Steve Schimmrich is a geologist and community college professor in a rural area of the mid-Hudson Valley of New York. All of the opinions expressed here are strictly his own. Sometimes he gets cranky and uses bad words.
According to James Ussher, Archbishop of Armagh and Primate of All Ireland (1581-1656), the world was created by God on the evening preceding October 23, 4004 BC.
The Earth is therefore 6,014 years old (there is no year 0 - the calendar goes from 1 BC to 1 AD). Of course those evil godless geologists say it's closer to 4,540,000,000 (4.54 billion) years old.
Quite honestly, one can forgive Archbishop Ussher his belief since, back around 1650, there was little in the way of scientific evidence to support an ancient age for the Earth. After the work of early geologists like James Hutton (1726-1797) and Charles Lyell (1797-1875), however, this view became more and more untenable as time went on.

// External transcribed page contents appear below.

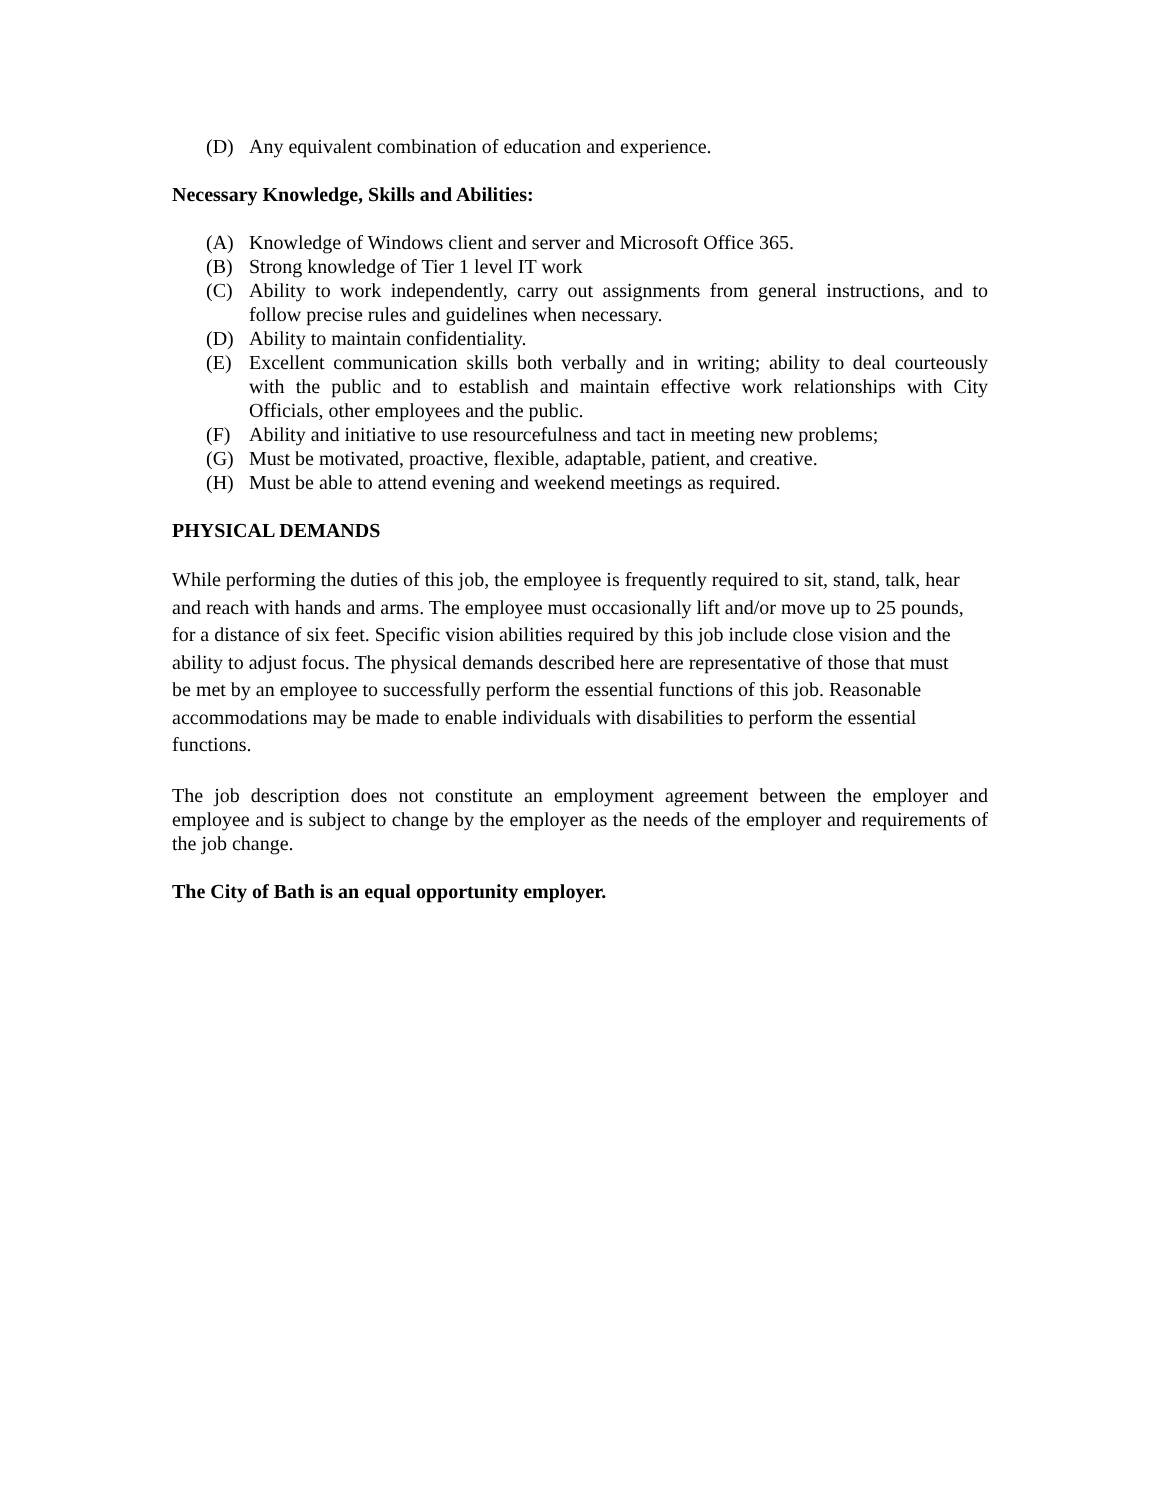(D) Any equivalent combination of education and experience.
Necessary Knowledge, Skills and Abilities:
(A) Knowledge of Windows client and server and Microsoft Office 365.
(B) Strong knowledge of Tier 1 level IT work
(C) Ability to work independently, carry out assignments from general instructions, and to follow precise rules and guidelines when necessary.
(D) Ability to maintain confidentiality.
(E) Excellent communication skills both verbally and in writing; ability to deal courteously with the public and to establish and maintain effective work relationships with City Officials, other employees and the public.
(F) Ability and initiative to use resourcefulness and tact in meeting new problems;
(G) Must be motivated, proactive, flexible, adaptable, patient, and creative.
(H) Must be able to attend evening and weekend meetings as required.
PHYSICAL DEMANDS
While performing the duties of this job, the employee is frequently required to sit, stand, talk, hear and reach with hands and arms. The employee must occasionally lift and/or move up to 25 pounds, for a distance of six feet. Specific vision abilities required by this job include close vision and the ability to adjust focus. The physical demands described here are representative of those that must be met by an employee to successfully perform the essential functions of this job. Reasonable accommodations may be made to enable individuals with disabilities to perform the essential functions.
The job description does not constitute an employment agreement between the employer and employee and is subject to change by the employer as the needs of the employer and requirements of the job change.
The City of Bath is an equal opportunity employer.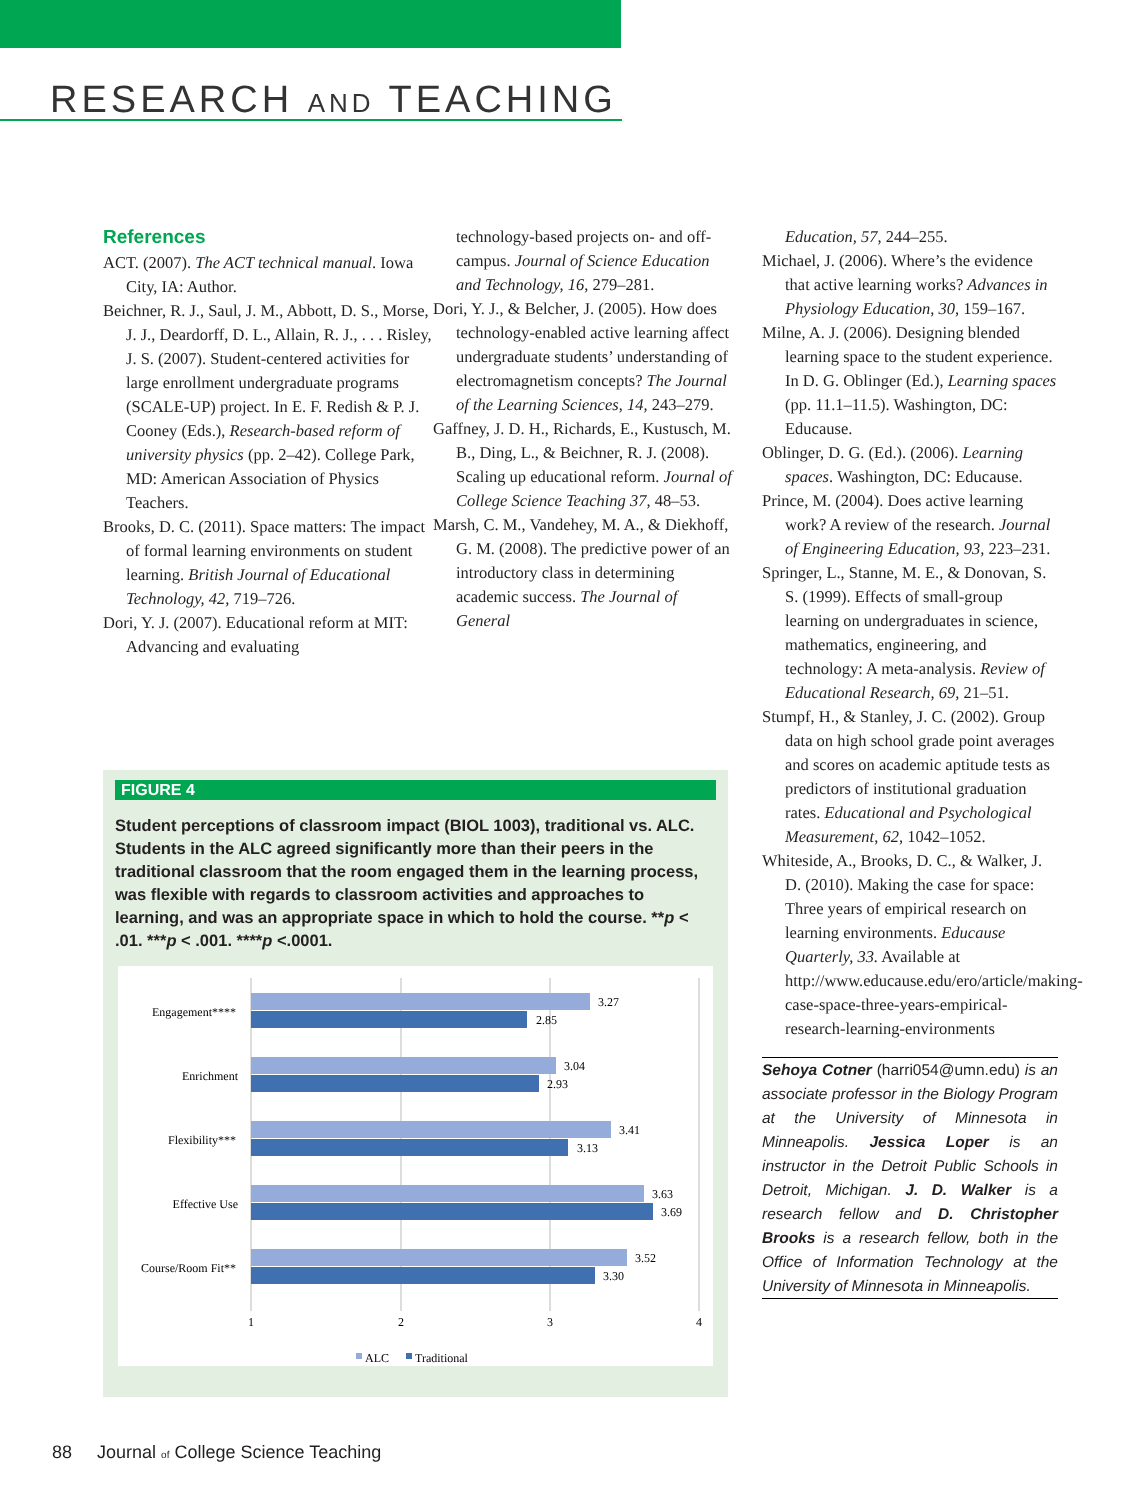RESEARCH AND TEACHING
References
ACT. (2007). The ACT technical manual. Iowa City, IA: Author.
Beichner, R. J., Saul, J. M., Abbott, D. S., Morse, J. J., Deardorff, D. L., Allain, R. J., . . . Risley, J. S. (2007). Student-centered activities for large enrollment undergraduate programs (SCALE-UP) project. In E. F. Redish & P. J. Cooney (Eds.), Research-based reform of university physics (pp. 2–42). College Park, MD: American Association of Physics Teachers.
Brooks, D. C. (2011). Space matters: The impact of formal learning environments on student learning. British Journal of Educational Technology, 42, 719–726.
Dori, Y. J. (2007). Educational reform at MIT: Advancing and evaluating
technology-based projects on- and off-campus. Journal of Science Education and Technology, 16, 279–281.
Dori, Y. J., & Belcher, J. (2005). How does technology-enabled active learning affect undergraduate students’ understanding of electromagnetism concepts? The Journal of the Learning Sciences, 14, 243–279.
Gaffney, J. D. H., Richards, E., Kustusch, M. B., Ding, L., & Beichner, R. J. (2008). Scaling up educational reform. Journal of College Science Teaching 37, 48–53.
Marsh, C. M., Vandehey, M. A., & Diekhoff, G. M. (2008). The predictive power of an introductory class in determining academic success. The Journal of General
Education, 57, 244–255.
Michael, J. (2006). Where’s the evidence that active learning works? Advances in Physiology Education, 30, 159–167.
Milne, A. J. (2006). Designing blended learning space to the student experience. In D. G. Oblinger (Ed.), Learning spaces (pp. 11.1–11.5). Washington, DC: Educause.
Oblinger, D. G. (Ed.). (2006). Learning spaces. Washington, DC: Educause.
Prince, M. (2004). Does active learning work? A review of the research. Journal of Engineering Education, 93, 223–231.
Springer, L., Stanne, M. E., & Donovan, S. S. (1999). Effects of small-group learning on undergraduates in science, mathematics, engineering, and technology: A meta-analysis. Review of Educational Research, 69, 21–51.
Stumpf, H., & Stanley, J. C. (2002). Group data on high school grade point averages and scores on academic aptitude tests as predictors of institutional graduation rates. Educational and Psychological Measurement, 62, 1042–1052.
Whiteside, A., Brooks, D. C., & Walker, J. D. (2010). Making the case for space: Three years of empirical research on learning environments. Educause Quarterly, 33. Available at http://www.educause.edu/ero/article/making-case-space-three-years-empirical-research-learning-environments
Sehoya Cotner (harri054@umn.edu) is an associate professor in the Biology Program at the University of Minnesota in Minneapolis. Jessica Loper is an instructor in the Detroit Public Schools in Detroit, Michigan. J. D. Walker is a research fellow and D. Christopher Brooks is a research fellow, both in the Office of Information Technology at the University of Minnesota in Minneapolis.
FIGURE 4
Student perceptions of classroom impact (BIOL 1003), traditional vs. ALC. Students in the ALC agreed significantly more than their peers in the traditional classroom that the room engaged them in the learning process, was flexible with regards to classroom activities and approaches to learning, and was an appropriate space in which to hold the course. **p < .01. ***p < .001. ****p <.0001.
Engagement****
3.27
2.85
Enrichment
3.04
2.93
Flexibility***
3.41
3.13
Effective Use
3.63
3.69
Course/Room Fit**
3.52
3.30
1
2
3
4
ALC
Traditional
88 Journal of College Science Teaching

The clincher, of course, was the development of radiometric dating in the 20th century which has conclusively shown the age of the Earth to within a few million years (± 1% or so). Since the environmentalists own Earth Day in April, I'd like to see the geologists take October 23 as their day to celebrate the scientific study of the Earth - an ancient, dynamic, and fascinating planet. Our home.